Görev tanımı: Aşağıdaki satırların hepsini harfi harfine yazıya geçirin.

━━ Kaynak malzeme

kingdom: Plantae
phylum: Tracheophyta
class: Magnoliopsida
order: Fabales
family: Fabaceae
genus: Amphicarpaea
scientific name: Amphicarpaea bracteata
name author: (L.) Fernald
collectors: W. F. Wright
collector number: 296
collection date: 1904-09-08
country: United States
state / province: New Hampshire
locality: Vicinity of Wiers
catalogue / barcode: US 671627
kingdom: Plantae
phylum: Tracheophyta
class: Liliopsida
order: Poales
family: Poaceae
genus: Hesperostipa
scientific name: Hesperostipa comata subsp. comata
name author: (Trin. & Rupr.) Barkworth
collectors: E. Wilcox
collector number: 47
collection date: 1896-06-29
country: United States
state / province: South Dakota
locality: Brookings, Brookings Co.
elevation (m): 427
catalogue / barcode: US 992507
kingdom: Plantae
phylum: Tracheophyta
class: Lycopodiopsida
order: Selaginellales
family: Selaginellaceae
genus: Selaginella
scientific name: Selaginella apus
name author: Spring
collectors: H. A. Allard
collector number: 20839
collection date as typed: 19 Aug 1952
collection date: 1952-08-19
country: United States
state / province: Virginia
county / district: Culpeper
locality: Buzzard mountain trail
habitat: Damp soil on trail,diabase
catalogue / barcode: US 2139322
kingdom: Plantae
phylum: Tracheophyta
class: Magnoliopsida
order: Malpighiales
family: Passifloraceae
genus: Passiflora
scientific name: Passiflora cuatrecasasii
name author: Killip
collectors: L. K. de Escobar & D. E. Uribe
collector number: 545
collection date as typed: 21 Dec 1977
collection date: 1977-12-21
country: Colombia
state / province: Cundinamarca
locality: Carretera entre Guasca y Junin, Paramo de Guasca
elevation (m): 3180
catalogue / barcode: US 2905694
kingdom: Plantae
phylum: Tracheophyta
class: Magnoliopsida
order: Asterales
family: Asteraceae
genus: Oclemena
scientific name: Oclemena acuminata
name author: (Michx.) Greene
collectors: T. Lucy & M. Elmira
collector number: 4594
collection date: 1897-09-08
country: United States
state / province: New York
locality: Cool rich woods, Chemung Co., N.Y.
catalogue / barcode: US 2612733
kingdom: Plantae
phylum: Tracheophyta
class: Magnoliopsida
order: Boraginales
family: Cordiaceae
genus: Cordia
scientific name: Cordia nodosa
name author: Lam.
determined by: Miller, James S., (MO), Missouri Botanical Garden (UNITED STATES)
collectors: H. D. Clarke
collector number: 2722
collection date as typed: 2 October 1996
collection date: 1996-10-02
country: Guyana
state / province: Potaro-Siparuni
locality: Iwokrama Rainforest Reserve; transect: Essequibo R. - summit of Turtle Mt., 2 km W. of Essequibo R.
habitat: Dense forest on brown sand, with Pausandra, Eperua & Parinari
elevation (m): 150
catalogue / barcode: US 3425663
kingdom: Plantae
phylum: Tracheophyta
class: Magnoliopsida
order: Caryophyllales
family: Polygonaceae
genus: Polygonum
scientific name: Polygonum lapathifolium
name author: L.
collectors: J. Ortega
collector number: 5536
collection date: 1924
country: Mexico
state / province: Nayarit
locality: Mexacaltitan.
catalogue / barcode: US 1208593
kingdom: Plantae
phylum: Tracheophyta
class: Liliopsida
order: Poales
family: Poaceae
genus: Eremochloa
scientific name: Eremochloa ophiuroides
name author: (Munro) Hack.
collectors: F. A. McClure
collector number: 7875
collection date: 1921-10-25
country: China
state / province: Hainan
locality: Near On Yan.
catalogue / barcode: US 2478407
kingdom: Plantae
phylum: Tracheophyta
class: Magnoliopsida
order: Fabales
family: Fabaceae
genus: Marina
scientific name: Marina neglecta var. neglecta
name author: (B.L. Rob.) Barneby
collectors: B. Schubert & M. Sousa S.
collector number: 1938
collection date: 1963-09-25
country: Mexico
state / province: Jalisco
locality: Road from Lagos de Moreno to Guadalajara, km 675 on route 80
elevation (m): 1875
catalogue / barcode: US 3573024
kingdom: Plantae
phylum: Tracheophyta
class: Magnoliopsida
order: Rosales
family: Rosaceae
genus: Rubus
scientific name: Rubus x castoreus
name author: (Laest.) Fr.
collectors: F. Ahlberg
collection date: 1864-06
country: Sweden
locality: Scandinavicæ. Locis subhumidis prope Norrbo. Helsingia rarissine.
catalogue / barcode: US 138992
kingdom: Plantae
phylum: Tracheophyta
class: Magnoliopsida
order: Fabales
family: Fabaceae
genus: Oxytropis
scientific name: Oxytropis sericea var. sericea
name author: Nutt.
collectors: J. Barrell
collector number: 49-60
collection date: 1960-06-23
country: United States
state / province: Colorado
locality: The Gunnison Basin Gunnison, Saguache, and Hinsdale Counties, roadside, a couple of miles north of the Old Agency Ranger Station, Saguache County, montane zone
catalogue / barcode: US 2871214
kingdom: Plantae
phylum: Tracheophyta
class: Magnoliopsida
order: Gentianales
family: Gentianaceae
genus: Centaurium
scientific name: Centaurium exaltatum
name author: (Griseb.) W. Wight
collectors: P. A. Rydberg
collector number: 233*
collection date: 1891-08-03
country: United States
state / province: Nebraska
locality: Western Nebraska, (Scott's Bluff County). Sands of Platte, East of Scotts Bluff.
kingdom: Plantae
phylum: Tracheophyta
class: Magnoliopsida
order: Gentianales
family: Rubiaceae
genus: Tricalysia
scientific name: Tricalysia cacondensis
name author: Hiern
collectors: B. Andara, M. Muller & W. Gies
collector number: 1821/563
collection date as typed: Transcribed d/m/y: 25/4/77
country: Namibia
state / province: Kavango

━━━━

Alıştırma sonucu:
kingdom: Plantae
phylum: Tracheophyta
class: Magnoliopsida
order: Fabales
family: Fabaceae
genus: Amphicarpaea
scientific name: Amphicarpaea bracteata
name author: (L.) Fernald
collectors: W. F. Wright
collector number: 296
collection date: 1904-09-08
country: United States
state / province: New Hampshire
locality: Vicinity of Wiers
catalogue / barcode: US 671627
kingdom: Plantae
phylum: Tracheophyta
class: Liliopsida
order: Poales
family: Poaceae
genus: Hesperostipa
scientific name: Hesperostipa comata subsp. comata
name author: (Trin. & Rupr.) Barkworth
collectors: E. Wilcox
collector number: 47
collection date: 1896-06-29
country: United States
state / province: South Dakota
locality: Brookings, Brookings Co.
elevation (m): 427
catalogue / barcode: US 992507
kingdom: Plantae
phylum: Tracheophyta
class: Lycopodiopsida
order: Selaginellales
family: Selaginellaceae
genus: Selaginella
scientific name: Selaginella apus
name author: Spring
collectors: H. A. Allard
collector number: 20839
collection date as typed: 19 Aug 1952
collection date: 1952-08-19
country: United States
state / province: Virginia
county / district: Culpeper
locality: Buzzard mountain trail
habitat: Damp soil on trail,diabase
catalogue / barcode: US 2139322
kingdom: Plantae
phylum: Tracheophyta
class: Magnoliopsida
order: Malpighiales
family: Passifloraceae
genus: Passiflora
scientific name: Passiflora cuatrecasasii
name author: Killip
collectors: L. K. de Escobar & D. E. Uribe
collector number: 545
collection date as typed: 21 Dec 1977
collection date: 1977-12-21
country: Colombia
state / province: Cundinamarca
locality: Carretera entre Guasca y Junin, Paramo de Guasca
elevation (m): 3180
catalogue / barcode: US 2905694
kingdom: Plantae
phylum: Tracheophyta
class: Magnoliopsida
order: Asterales
family: Asteraceae
genus: Oclemena
scientific name: Oclemena acuminata
name author: (Michx.) Greene
collectors: T. Lucy & M. Elmira
collector number: 4594
collection date: 1897-09-08
country: United States
state / province: New York
locality: Cool rich woods, Chemung Co., N.Y.
catalogue / barcode: US 2612733
kingdom: Plantae
phylum: Tracheophyta
class: Magnoliopsida
order: Boraginales
family: Cordiaceae
genus: Cordia
scientific name: Cordia nodosa
name author: Lam.
determined by: Miller, James S., (MO), Missouri Botanical Garden (UNITED STATES)
collectors: H. D. Clarke
collector number: 2722
collection date as typed: 2 October 1996
collection date: 1996-10-02
country: Guyana
state / province: Potaro-Siparuni
locality: Iwokrama Rainforest Reserve; transect: Essequibo R. - summit of Turtle Mt., 2 km W. of Essequibo R.
habitat: Dense forest on brown sand, with Pausandra, Eperua & Parinari
elevation (m): 150
catalogue / barcode: US 3425663
kingdom: Plantae
phylum: Tracheophyta
class: Magnoliopsida
order: Caryophyllales
family: Polygonaceae
genus: Polygonum
scientific name: Polygonum lapathifolium
name author: L.
collectors: J. Ortega
collector number: 5536
collection date: 1924
country: Mexico
state / province: Nayarit
locality: Mexacaltitan.
catalogue / barcode: US 1208593
kingdom: Plantae
phylum: Tracheophyta
class: Liliopsida
order: Poales
family: Poaceae
genus: Eremochloa
scientific name: Eremochloa ophiuroides
name author: (Munro) Hack.
collectors: F. A. McClure
collector number: 7875
collection date: 1921-10-25
country: China
state / province: Hainan
locality: Near On Yan.
catalogue / barcode: US 2478407
kingdom: Plantae
phylum: Tracheophyta
class: Magnoliopsida
order: Fabales
family: Fabaceae
genus: Marina
scientific name: Marina neglecta var. neglecta
name author: (B.L. Rob.) Barneby
collectors: B. Schubert & M. Sousa S.
collector number: 1938
collection date: 1963-09-25
country: Mexico
state / province: Jalisco
locality: Road from Lagos de Moreno to Guadalajara, km 675 on route 80
elevation (m): 1875
catalogue / barcode: US 3573024
kingdom: Plantae
phylum: Tracheophyta
class: Magnoliopsida
order: Rosales
family: Rosaceae
genus: Rubus
scientific name: Rubus x castoreus
name author: (Laest.) Fr.
collectors: F. Ahlberg
collection date: 1864-06
country: Sweden
locality: Scandinavicæ. Locis subhumidis prope Norrbo. Helsingia rarissine.
catalogue / barcode: US 138992
kingdom: Plantae
phylum: Tracheophyta
class: Magnoliopsida
order: Fabales
family: Fabaceae
genus: Oxytropis
scientific name: Oxytropis sericea var. sericea
name author: Nutt.
collectors: J. Barrell
collector number: 49-60
collection date: 1960-06-23
country: United States
state / province: Colorado
locality: The Gunnison Basin Gunnison, Saguache, and Hinsdale Counties, roadside, a couple of miles north of the Old Agency Ranger Station, Saguache County, montane zone
catalogue / barcode: US 2871214
kingdom: Plantae
phylum: Tracheophyta
class: Magnoliopsida
order: Gentianales
family: Gentianaceae
genus: Centaurium
scientific name: Centaurium exaltatum
name author: (Griseb.) W. Wight
collectors: P. A. Rydberg
collector number: 233*
collection date: 1891-08-03
country: United States
state / province: Nebraska
locality: Western Nebraska, (Scott's Bluff County). Sands of Platte, East of Scotts Bluff.
kingdom: Plantae
phylum: Tracheophyta
class: Magnoliopsida
order: Gentianales
family: Rubiaceae
genus: Tricalysia
scientific name: Tricalysia cacondensis
name author: Hiern
collectors: B. Andara, M. Muller & W. Gies
collector number: 1821/563
collection date as typed: Transcribed d/m/y: 25/4/77
country: Namibia
state / province: Kavango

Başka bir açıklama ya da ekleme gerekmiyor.